Orlando was sought out by owner Dianora Allegri in an effort to rebuild the company since her brother and outerwear pioneer, Augusto Allegri, died in 2005.

“A series of past projects and collaborations distracted from the Allegri brand. Our most pressing priority is to refocus resources and energy into Allegri, reinforcing it as an integral brand,” said Enrico Ceccato, Orlando Italy partner and chief executive officer of Dismi 92.

Allegri brand manager Renato Baldini said the new lines were intended to give both the buyer and the consumer a more focused vision of Allegri’s offerings.

“Since past collections were a mix of fashion-driven, business and sporty pieces, we decided it was better to create separate collections, each with its own spirit,” Baldini said.

Accordingly, the brand has hired three different designers to collaborate as creative directors of the three lines. The first collection will be designed by Neapolitan designer Francesco Scognamiglio, who recently dressed Madonna for her “Sticky and Sweet” tour. The more traditional area is in the hands of Mauro Ravizza Kriege and the younger and sportier line will be overseen by Alessandro Turci, former creative designer at Luciano Soprani.

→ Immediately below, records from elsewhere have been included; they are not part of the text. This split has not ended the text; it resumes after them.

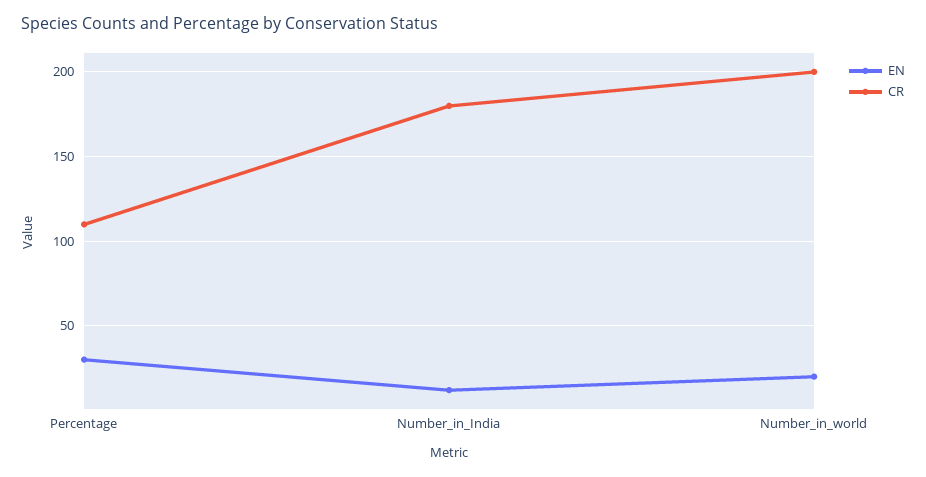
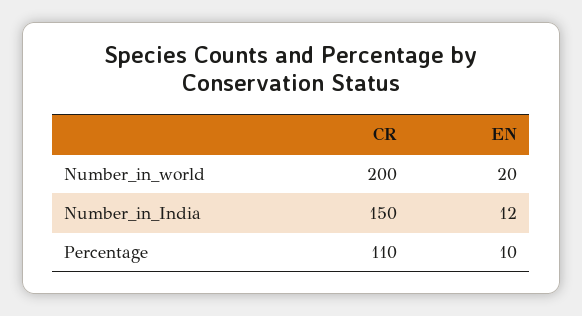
  {
    "EN": {
-     "Percentage": 30,
+     "Percentage": 10,
      "Number_in_India": 12,
      "Number_in_world": 20
    },
    "CR": {
      "Percentage": 110,
-     "Number_in_India": 180,
+     "Number_in_India": 150,
      "Number_in_world": 200
    }
  }

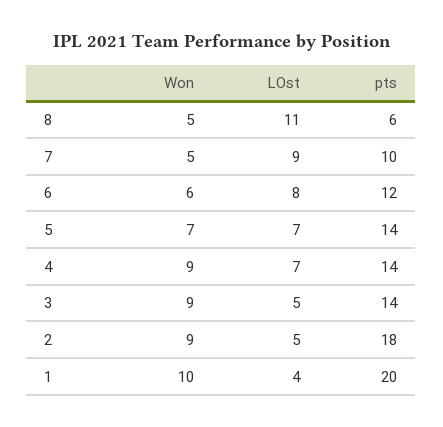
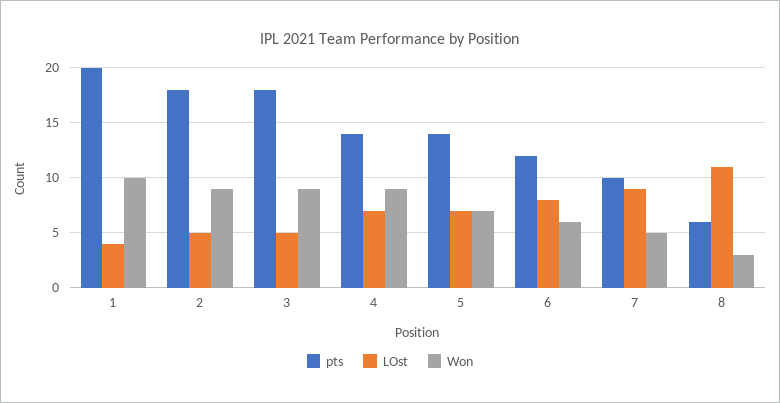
  {
    "Won": {
-     "8": 5,
+     "8": 3,
      "7": 5,
      "6": 6,
      "5": 7,
      "4": 9,
      "3": 9,
      "2": 9,
      "1": 10
    },
    "LOst": {
      "8": 11,
      "7": 9,
      "6": 8,
      "5": 7,
      "4": 7,
      "3": 5,
      "2": 5,
      "1": 4
    },
    "pts": {
      "8": 6,
      "7": 10,
      "6": 12,
      "5": 14,
      "4": 14,
-     "3": 14,
+     "3": 18,
      "2": 18,
      "1": 20
    }
  }

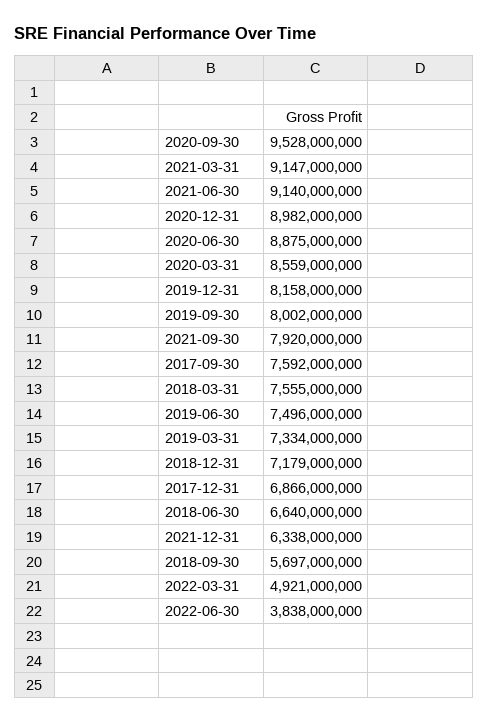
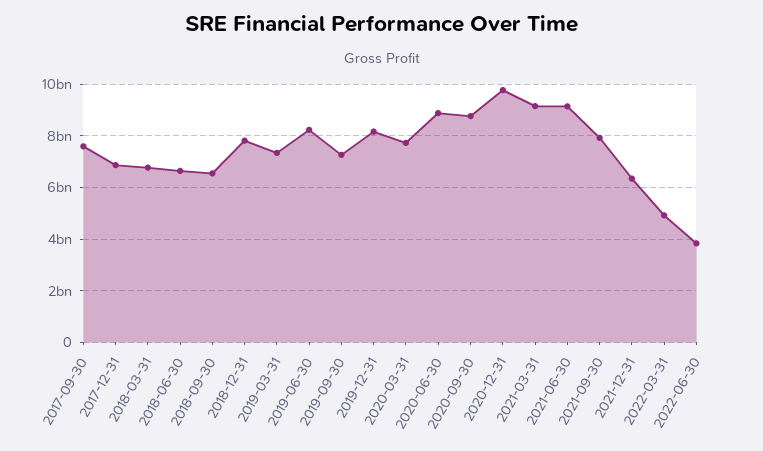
  {
-   "2020-09-30": 9528000000,
+   "2020-09-30": 8750000000,
    "2021-03-31": 9147000000,
    "2021-06-30": 9140000000,
-   "2020-12-31": 8982000000,
+   "2020-12-31": 9750000000,
    "2020-06-30": 8875000000,
-   "2020-03-31": 8559000000,
+   "2020-03-31": 7750000000,
    "2019-12-31": 8158000000,
-   "2019-09-30": 8002000000,
+   "2019-09-30": 7250000000,
    "2021-09-30": 7920000000,
    "2017-09-30": 7592000000,
-   "2018-03-31": 7555000000,
+   "2018-03-31": 6750000000,
-   "2019-06-30": 7496000000,
+   "2019-06-30": 8250000000,
    "2019-03-31": 7334000000,
-   "2018-12-31": 7179000000,
+   "2018-12-31": 7750000000,
    "2017-12-31": 6866000000,
    "2018-06-30": 6640000000,
    "2021-12-31": 6338000000,
-   "2018-09-30": 5697000000,
+   "2018-09-30": 6500000000,
    "2022-03-31": 4921000000,
    "2022-06-30": 3838000000
  }

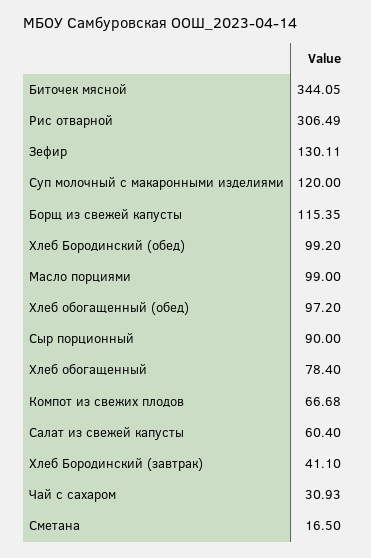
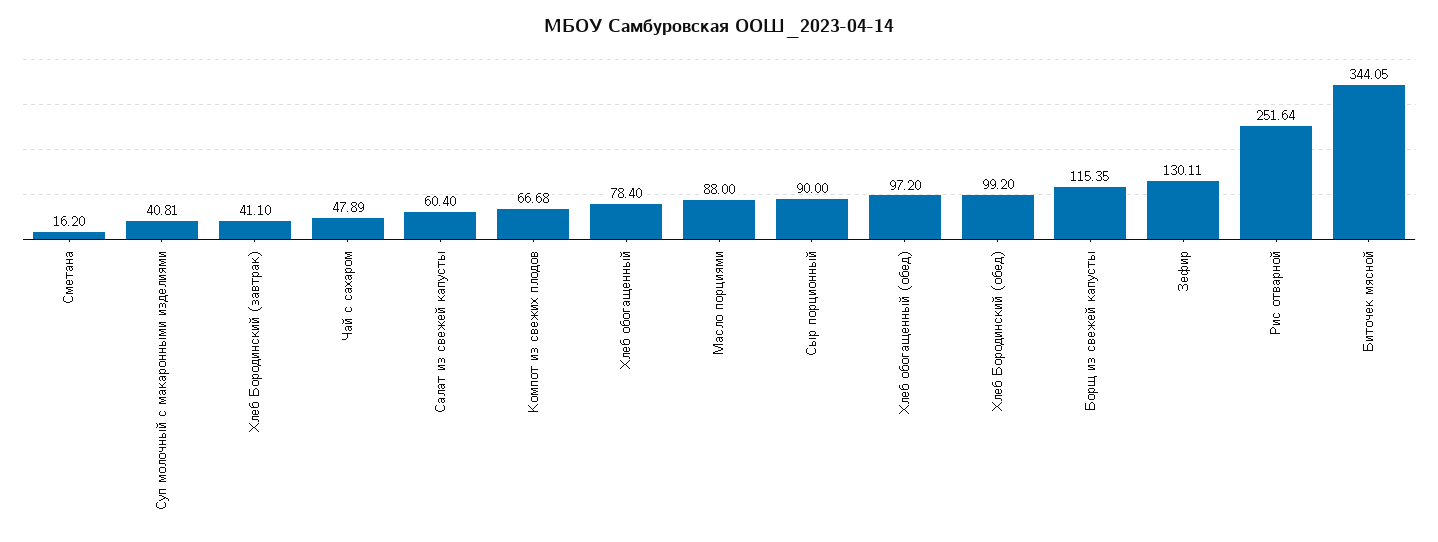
  {
    "Биточек мясной": 344.05,
-   "Рис отварной": 306.49,
+   "Рис отварной": 251.64,
    "Зефир": 130.11,
-   "Суп молочный с макаронными изделиями": 120,
+   "Суп молочный с макаронными изделиями": 40.81,
    "Борщ из свежей капусты": 115.35,
    "Хлеб Бородинский (обед)": 99.2,
-   "Масло порциями": 99,
+   "Масло порциями": 88,
    "Хлеб обогащенный (обед)": 97.2,
    "Сыр порционный": 90,
    "Хлеб обогащенный": 78.4,
    "Компот из свежих плодов": 66.68,
    "Салат из свежей капусты": 60.4,
    "Хлеб Бородинский (завтрак)": 41.1,
-   "Чай с сахаром": 30.93,
+   "Чай с сахаром": 47.89,
-   "Сметана": 16.5
+   "Сметана": 16.2
  }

“They will all be working independently, so it will be my responsibility to ensure that the Allegri DNA remains a constant,” Baldini said.

Allegri plans to expand its 800 sale points worldwide. Wholesale prices will range from $430 to $1,400.

Baldini said that it’s premature to discuss sales projections and the retail strategy for the new lines, adding Allegri is in the process of naming the collections and forming a distribution strategy.